On appeal, the findings of a trial court will not be disturbed unless clearly erroneous, giving due regard to the trial court's opportunity to judge the credibility of witnesses. In re Knops, 536 N.W.2d 616, 620 (Minn. 1995). Questions of law are reviewed under a de novo standard. Id.

If the trial court finds, by clear and convincing evidence, that a person is "mentally ill and dangerous to the public, it shall commit the person." Minn. Stat. § 253B.18, subd. 1 (1996). A mentally ill and dangerous person is one

(a) who is mentally ill; and (b) who as a result of that mental illness presents a clear danger to the safety of others as demonstrated by the facts that (i) the person has engaged in an overt act causing or attempting to cause serious physical harm to another and (ii) there is a substantial likelihood that the person will engage in acts capable of inflicting serious physical harm on another.

Minn. Stat. § 253B.02, subd. 17 (1996) (emphasis added). Appellant contends that respondent failed to prove by clear and convincing evidence that he committed the overt act of killing Wee.

The trial court made specific findings to support its determination that appellant killed Wee. First, the court found appellant had the opportunity to kill Wee. Appellant disputes this, arguing that others had an opportunity to kill Wee. He contends there were repeated breaches in security at the building and that the breaches allowed others, including transients, to frequent the building. The evidence, however, showed only that several construction workers had entered the building.

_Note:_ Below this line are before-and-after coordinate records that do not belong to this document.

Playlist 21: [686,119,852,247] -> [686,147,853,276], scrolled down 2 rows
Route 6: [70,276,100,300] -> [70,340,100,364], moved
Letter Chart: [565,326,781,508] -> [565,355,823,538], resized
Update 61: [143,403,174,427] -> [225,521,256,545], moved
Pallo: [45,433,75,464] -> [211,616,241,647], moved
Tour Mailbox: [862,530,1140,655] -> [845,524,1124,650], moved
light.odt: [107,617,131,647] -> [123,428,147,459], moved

The trial court also cited appellant's confessions to Dr. Malmquist and the HCMC nurse. Appellant challenges the trial court's decision to give weight to these confessions rather than to his denials. Dr. Malmquist, however, testified that appellant could relate factual material and provide a coherent history. Dr. Malmquist explained that an accused is not likely to falsely incriminate himself unless he is trying to feign a psychosis, which is rarely done. The trial court had clear and convincing evidence from which to conclude that appellant killed Wee. The trial court's factual findings and credibility assessments are not clearly erroneous.[1]

The trial court also found a substantial likelihood that appellant would, in the future, engage in acts that would inflict serious physical harm to another. Appellant contends that, absent consideration of the contested killing, he does not pose a threat of future harm. Because we accept the trial court's determination that appellant killed Wee, appellant's argument as to risk of future harm has no merit. The evidence supports the trial court's decision. See In re Clemons, 494 N.W.2d 519, 521 (Minn. App. 1993) (fact that person "does not have a long history of violence does not preclude a finding of future dangerousness").

  Affirmed.

[3*] Retired judge of the Minnesota Court of Appeals, serving by appointment pursuant to Minn. Const. art. VI, § 10.

[ 1] Respondent's motion to strike certain reports attached to a stipulation because they were not part of the trial court record is granted. Minn. R. Civ. App. 110.01.